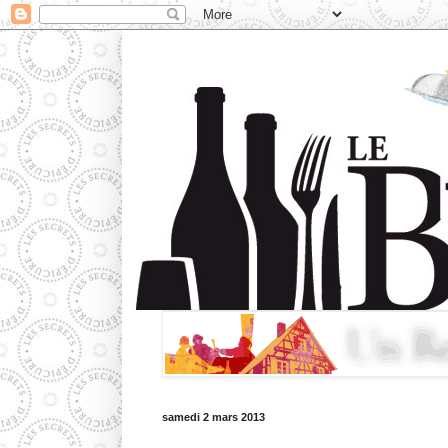
samedi 2 mars 2013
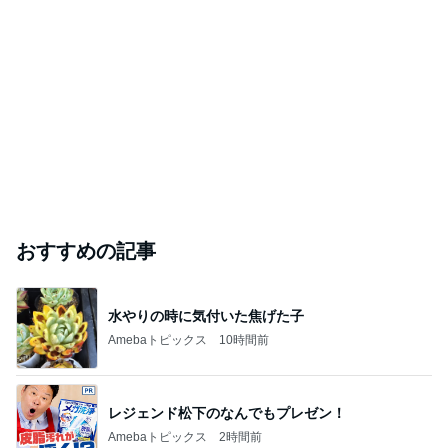
おすすめの記事
水やりの時に気付いた焦げた子
Amebaトピックス
10時間前
レジェンド松下のなんでもプレゼン！
Amebaトピックス
2時間前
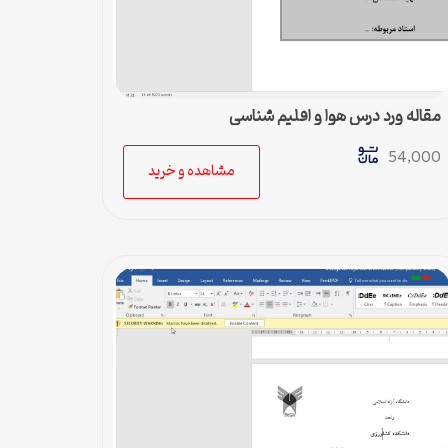
مقاله ورد درس هوا و اقلیم شناسی
54,000
مشاهده و خرید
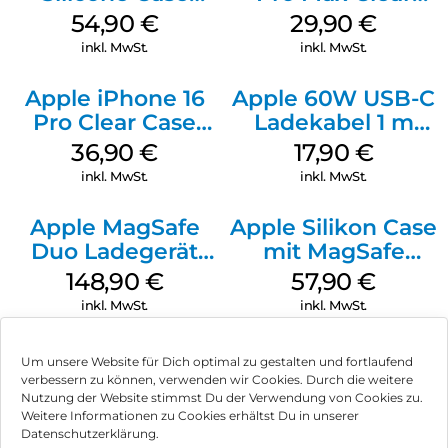
MagSafe Lake
Case MagSafe
54,90
€
29,90
€
Green
Transparent
inkl. MwSt.
inkl. MwSt.
Apple iPhone 16
Apple 60W USB-C
Pro Clear Case
Ladekabel 1 m
MagSafe
Weiß
36,90
€
17,90
€
Transparent
inkl. MwSt.
inkl. MwSt.
Apple MagSafe
Apple Silikon Case
Duo Ladegerät
mit MagSafe
Weiß
iPhone 14 Pro
148,90
€
57,90
€
(PRODUCT)RED
inkl. MwSt.
inkl. MwSt.
Um unsere Website für Dich optimal zu gestalten und fortlaufend
verbessern zu können, verwenden wir Cookies. Durch die weitere
Nutzung der Website stimmst Du der Verwendung von Cookies zu.
Impressum
Weitere Informationen zu Cookies erhältst Du in unserer
Datenschutzerklärung.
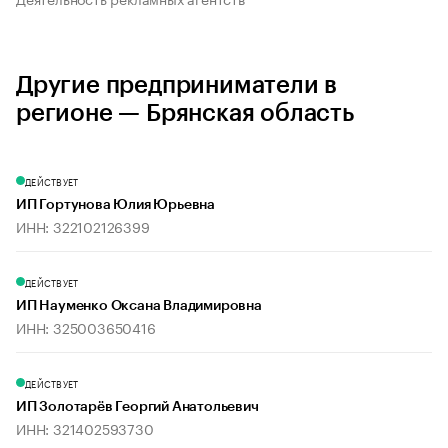
Другие предприниматели в
регионе — Брянская область
ДЕЙСТВУЕТ
ИП Гортунова Юлия Юрьевна
ИНН: 322102126399
ДЕЙСТВУЕТ
ИП Науменко Оксана Владимировна
ИНН: 325003650416
ДЕЙСТВУЕТ
ИП Золотарёв Георгий Анатольевич
ИНН: 321402593730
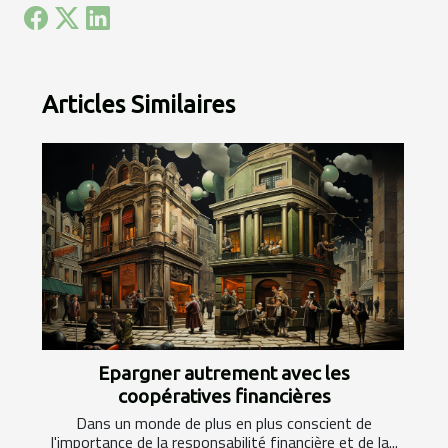
Articles Similaires
Epargner autrement avec les
coopératives financières
Dans un monde de plus en plus conscient de
l'importance de la responsabilité financière et de la...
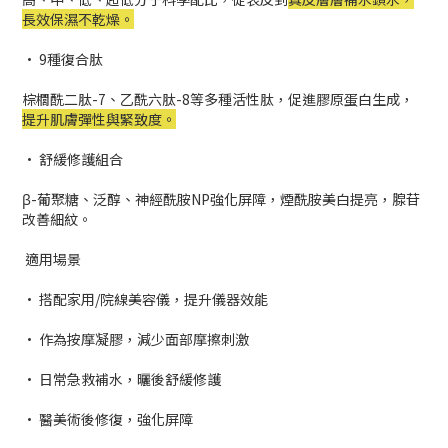
長效保濕不乾燥。
• 9種復合肽
棕櫚酰二肽-7、乙酰六肽-8等多種活性肽，促進膠原蛋白生成，
提升肌膚彈性與緊致度。
• 舒緩修護組合
β-葡聚糖、泛醇、神經酰胺NP強化屏障，煙酰胺美白提亮，腺苷
改善細紋。
適用場景
• 搭配家用/院線美容儀，提升儀器效能
• 作為按摩凝膠，減少面部摩擦刺激
• 日常急救補水，曬後舒緩修護
• 醫美術後修復，強化屏障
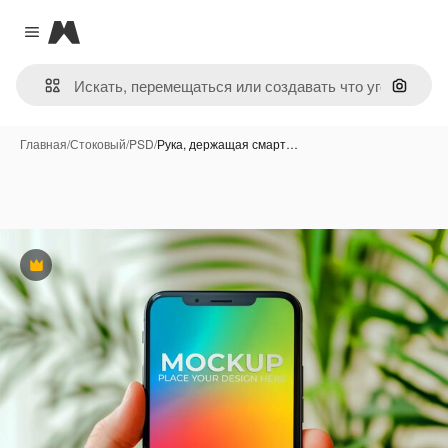
Magnific
Close menu
Поиск 
Главная
/
Стоковый
/
PSD
/
Рука, держащая смарт…
Премиум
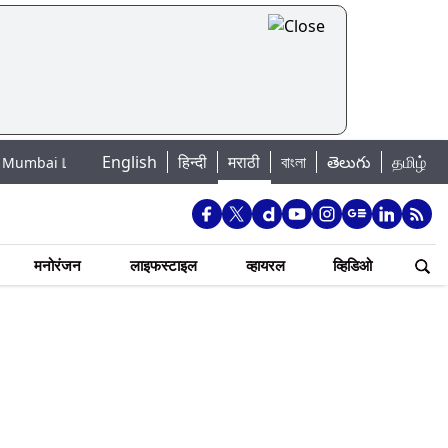
English
हिन्दी
मराठी
বাংলা
తెలుగు
தமிழ்
ke Water Levels: मुंबई पाणीपुरवठा अपडेट: शहरातील 7 तलावांमधील जलसाठा 88.93 
मनोरंजन
लाइफस्टाइल
व्हायरल
व्हिडिओ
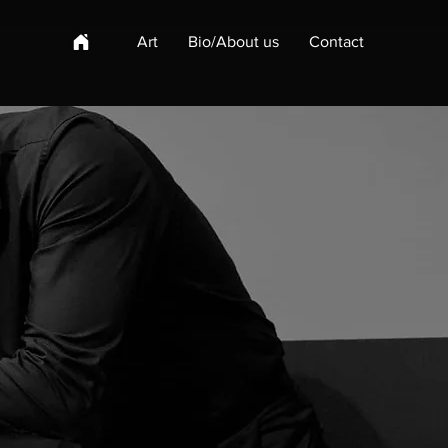
Art
Bio/About us
Contact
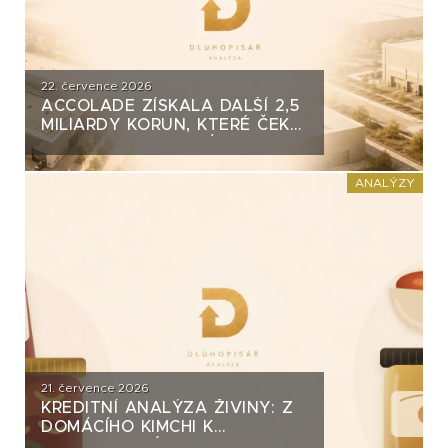
22. července 2026
ACCOLADE ZÍSKALA DALŠÍ 2,5
MILIARDY KORUN, KTERÉ ČEKÁ
V ROCE 2030 VELKÝ TEST. CO
ROZHODNE O JEJICH
SPLACENÍ?
ANALÝZY
21. července 2026
KREDITNÍ ANALÝZA ŽIVINY: Z
DOMÁCÍHO KIMCHI K
DLUHOPISOVÉMU PROGRAMU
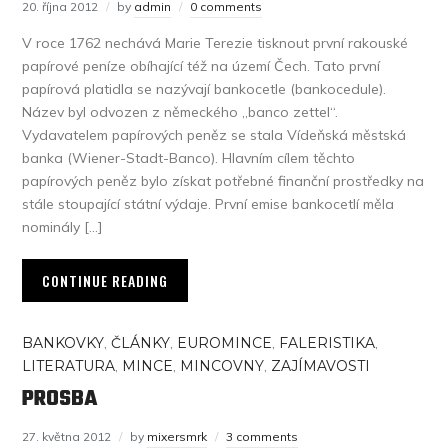
20. října 2012
by
admin
0 comments
V roce 1762 nechává Marie Terezie tisknout první rakouské
papírové peníze obíhající též na území Čech. Tato první
papírová platidla se nazývají bankocetle (bankocedule).
Název byl odvozen z německého „banco zettel“.
Vydavatelem papírových peněz se stala Vídeňská městská
banka (Wiener-Stadt-Banco). Hlavním cílem těchto
papírových peněz bylo získat potřebné finanční prostředky na
stále stoupající státní výdaje. První emise bankocetlí měla
nominály […]
CONTINUE READING
BANKOVKY
,
ČLÁNKY
,
EUROMINCE
,
FALERISTIKA
,
LITERATURA
,
MINCE
,
MINCOVNY
,
ZAJÍMAVOSTI
PROSBA
27. května 2012
by
mixersmrk
3 comments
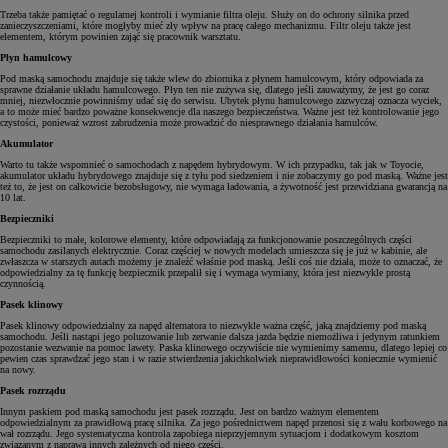
Trzeba także pamiętać o regularnej kontroli i wymianie filtra oleju. Służy on do ochrony silnika przed
zanieczyszczeniami, które mogłyby mieć zły wpływ na pracę całego mechanizmu. Filtr oleju także jest
elementem, którym powinien zająć się pracownik warsztatu.
Płyn hamulcowy
Pod maską samochodu znajduje się także wlew do zbiornika z płynem hamulcowym, który odpowiada za
sprawne działanie układu hamulcowego. Płyn ten nie zużywa się, dlatego jeśli zauważymy, że jest go coraz
mniej, niezwłocznie powinniśmy udać się do serwisu. Ubytek płynu hamulcowego zazwyczaj oznacza wyciek,
a to może mieć bardzo poważne konsekwencje dla naszego bezpieczeństwa. Ważne jest też kontrolowanie jego
czystości, ponieważ wzrost zabrudzenia może prowadzić do niesprawnego działania hamulców.
Akumulator
Warto tu także wspomnieć o samochodach z napędem hybrydowym. W ich przypadku, tak jak w Toyocie,
akumulator układu hybrydowego znajduje się z tyłu pod siedzeniem i nie zobaczymy go pod maską. Ważne jest
też to, że jest on całkowicie bezobsługowy, nie wymaga ładowania, a żywotność jest przewidziana gwarancją na
10 lat.
Bezpieczniki
Bezpieczniki to małe, kolorowe elementy, które odpowiadają za funkcjonowanie poszczególnych części
samochodu zasilanych elektrycznie. Coraz częściej w nowych modelach umieszcza się je już w kabinie, ale
zwłaszcza w starszych autach możemy je znaleźć właśnie pod maską. Jeśli coś nie działa, może to oznaczać, że
odpowiedzialny za tę funkcję bezpiecznik przepalił się i wymaga wymiany, która jest niezwykle prostą
czynnością.
Pasek klinowy
Pasek klinowy odpowiedzialny za napęd alternatora to niezwykle ważna część, jaką znajdziemy pod maską
samochodu. Jeśli nastąpi jego poluzowanie lub zerwanie dalsza jazda będzie niemożliwa i jedynym ratunkiem
pozostanie wezwanie na pomoc lawety. Paska klinowego oczywiście nie wymienimy samemu, dlatego lepiej co
pewien czas sprawdzać jego stan i w razie stwierdzenia jakichkolwiek nieprawidłowości koniecznie wymienić
na nowy.
Pasek rozrządu
Innym paskiem pod maską samochodu jest pasek rozrządu. Jest on bardzo ważnym elementem
odpowiedzialnym za prawidłową pracę silnika. Za jego pośrednictwem napęd przenosi się z wału korbowego na
wał rozrządu. Jego systematyczna kontrola zapobiega nieprzyjemnym sytuacjom i dodatkowym kosztom
związanym z naprawą innych zależnych od niego części.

- [Assignment]
Render all of the data above as a numbered list with one line per item, omitting blank lines and leaving out the pictures.

- [Solution for this task]
1. samedi 2 mars 2013
2. おすすめの記事
3. 水やりの時に気付いた焦げた子
4. Amebaトピックス
5. 10時間前
6. レジェンド松下のなんでもプレゼン！
7. Amebaトピックス
8. 2時間前
9. مقاله ورد درس هوا و اقلیم شناسی
10. 54,000
11. مشاهده و خرید
12. MagSafe Lake
13. Case MagSafe
14. 54,90
15. €
16. 29,90
17. €
18. Green
19. Transparent
20. inkl. MwSt.
21. inkl. MwSt.
22. Apple iPhone 16
23. Apple 60W USB-C
24. Pro Clear Case
25. Ladekabel 1 m
26. MagSafe
27. Weiß
28. 36,90
29. €
30. 17,90
31. €
32. Transparent
33. inkl. MwSt.
34. inkl. MwSt.
35. Apple MagSafe
36. Apple Silikon Case
37. Duo Ladegerät
38. mit MagSafe
39. Weiß
40. iPhone 14 Pro
41. 148,90
42. €
43. 57,90
44. €
45. (PRODUCT)RED
46. inkl. MwSt.
47. inkl. MwSt.
48. Um unsere Website für Dich optimal zu gestalten und fortlaufend
49. verbessern zu können, verwenden wir Cookies. Durch die weitere
50. Nutzung der Website stimmst Du der Verwendung von Cookies zu.
51. Impressum
52. Weitere Informationen zu Cookies erhältst Du in unserer
53. Datenschutzerklärung.
54. Другие предприниматели в
55. регионе — Брянская область
56. ДЕЙСТВУЕТ
57. ИП Гортунова Юлия Юрьевна
58. ИНН: 322102126399
59. ДЕЙСТВУЕТ
60. ИП Науменко Оксана Владимировна
61. ИНН: 325003650416
62. ДЕЙСТВУЕТ
63. ИП Золотарёв Георгий Анатольевич
64. ИНН: 321402593730
65. Articles Similaires
66. Epargner autrement avec les
67. coopératives financières
68. Dans un monde de plus en plus conscient de
69. l'importance de la responsabilité financière et de la...
70. 長效保濕不乾燥。
71. • 9種復合肽
72. 棕櫚酰二肽-7、乙酰六肽-8等多種活性肽，促進膠原蛋白生成，
73. 提升肌膚彈性與緊致度。
74. • 舒緩修護組合
75. β-葡聚糖、泛醇、神經酰胺NP強化屏障，煙酰胺美白提亮，腺苷
76. 改善細紋。
77. 適用場景
78. • 搭配家用/院線美容儀，提升儀器效能
79. • 作為按摩凝膠，減少面部摩擦刺激
80. • 日常急救補水，曬後舒緩修護
81. • 醫美術後修復，強化屏障
82. Magnific
83. Close menu
84. Поиск 
85. Главная
86. /
87. Стоковый
88. /
89. PSD
90. /
91. Рука, держащая смарт…
92. Премиум
93. English
94. हिन्दी
95. मराठी
96. বাংলা
97. తెలుగు
98. தமிழ்
99. ke Water Levels: मुंबई पाणीपुरवठा अपडेट: शहरातील 7 तलावांमधील जलसाठा 88.93 
100. मनोरंजन
101. लाइफस्टाइल
102. व्हायरल
103. व्हिडिओ
104. Art
105. Bio/About us
106. Contact
107. 22. července 2026
108. ACCOLADE ZÍSKALA DALŠÍ 2,5
109. MILIARDY KORUN, KTERÉ ČEKÁ
110. V ROCE 2030 VELKÝ TEST. CO
111. ROZHODNE O JEJICH
112. SPLACENÍ?
113. ANALÝZY
114. 21. července 2026
115. KREDITNÍ ANALÝZA ŽIVINY: Z
116. DOMÁCÍHO KIMCHI K
117. DLUHOPISOVÉMU PROGRAMU
118. 20. října 2012
119. by
120. admin
121. 0 comments
122. V roce 1762 nechává Marie Terezie tisknout první rakouské
123. papírové peníze obíhající též na území Čech. Tato první
124. papírová platidla se nazývají bankocetle (bankocedule).
125. Název byl odvozen z německého „banco zettel“.
126. Vydavatelem papírových peněz se stala Vídeňská městská
127. banka (Wiener-Stadt-Banco). Hlavním cílem těchto
128. papírových peněz bylo získat potřebné finanční prostředky na
129. stále stoupající státní výdaje. První emise bankocetlí měla
130. nominály […]
131. CONTINUE READING
132. BANKOVKY
133. ,
134. ČLÁNKY
135. ,
136. EUROMINCE
137. ,
138. FALERISTIKA
139. ,
140. LITERATURA
141. ,
142. MINCE
143. ,
144. MINCOVNY
145. ,
146. ZAJÍMAVOSTI
147. PROSBA
148. 27. května 2012
149. by
150. mixersmrk
151. 3 comments
152. Trzeba także pamiętać o regularnej kontroli i wymianie filtra oleju. Służy on do ochrony silnika przed
153. zanieczyszczeniami, które mogłyby mieć zły wpływ na pracę całego mechanizmu. Filtr oleju także jest
154. elementem, którym powinien zająć się pracownik warsztatu.
155. Płyn hamulcowy
156. Pod maską samochodu znajduje się także wlew do zbiornika z płynem hamulcowym, który odpowiada za
157. sprawne działanie układu hamulcowego. Płyn ten nie zużywa się, dlatego jeśli zauważymy, że jest go coraz
158. mniej, niezwłocznie powinniśmy udać się do serwisu. Ubytek płynu hamulcowego zazwyczaj oznacza wyciek,
159. a to może mieć bardzo poważne konsekwencje dla naszego bezpieczeństwa. Ważne jest też kontrolowanie jego
160. czystości, ponieważ wzrost zabrudzenia może prowadzić do niesprawnego działania hamulców.
161. Akumulator
162. Warto tu także wspomnieć o samochodach z napędem hybrydowym. W ich przypadku, tak jak w Toyocie,
163. akumulator układu hybrydowego znajduje się z tyłu pod siedzeniem i nie zobaczymy go pod maską. Ważne jest
164. też to, że jest on całkowicie bezobsługowy, nie wymaga ładowania, a żywotność jest przewidziana gwarancją na
165. 10 lat.
166. Bezpieczniki
167. Bezpieczniki to małe, kolorowe elementy, które odpowiadają za funkcjonowanie poszczególnych części
168. samochodu zasilanych elektrycznie. Coraz częściej w nowych modelach umieszcza się je już w kabinie, ale
169. zwłaszcza w starszych autach możemy je znaleźć właśnie pod maską. Jeśli coś nie działa, może to oznaczać, że
170. odpowiedzialny za tę funkcję bezpiecznik przepalił się i wymaga wymiany, która jest niezwykle prostą
171. czynnością.
172. Pasek klinowy
173. Pasek klinowy odpowiedzialny za napęd alternatora to niezwykle ważna część, jaką znajdziemy pod maską
174. samochodu. Jeśli nastąpi jego poluzowanie lub zerwanie dalsza jazda będzie niemożliwa i jedynym ratunkiem
175. pozostanie wezwanie na pomoc lawety. Paska klinowego oczywiście nie wymienimy samemu, dlatego lepiej co
176. pewien czas sprawdzać jego stan i w razie stwierdzenia jakichkolwiek nieprawidłowości koniecznie wymienić
177. na nowy.
178. Pasek rozrządu
179. Innym paskiem pod maską samochodu jest pasek rozrządu. Jest on bardzo ważnym elementem
180. odpowiedzialnym za prawidłową pracę silnika. Za jego pośrednictwem napęd przenosi się z wału korbowego na
181. wał rozrządu. Jego systematyczna kontrola zapobiega nieprzyjemnym sytuacjom i dodatkowym kosztom
182. związanym z naprawą innych zależnych od niego części.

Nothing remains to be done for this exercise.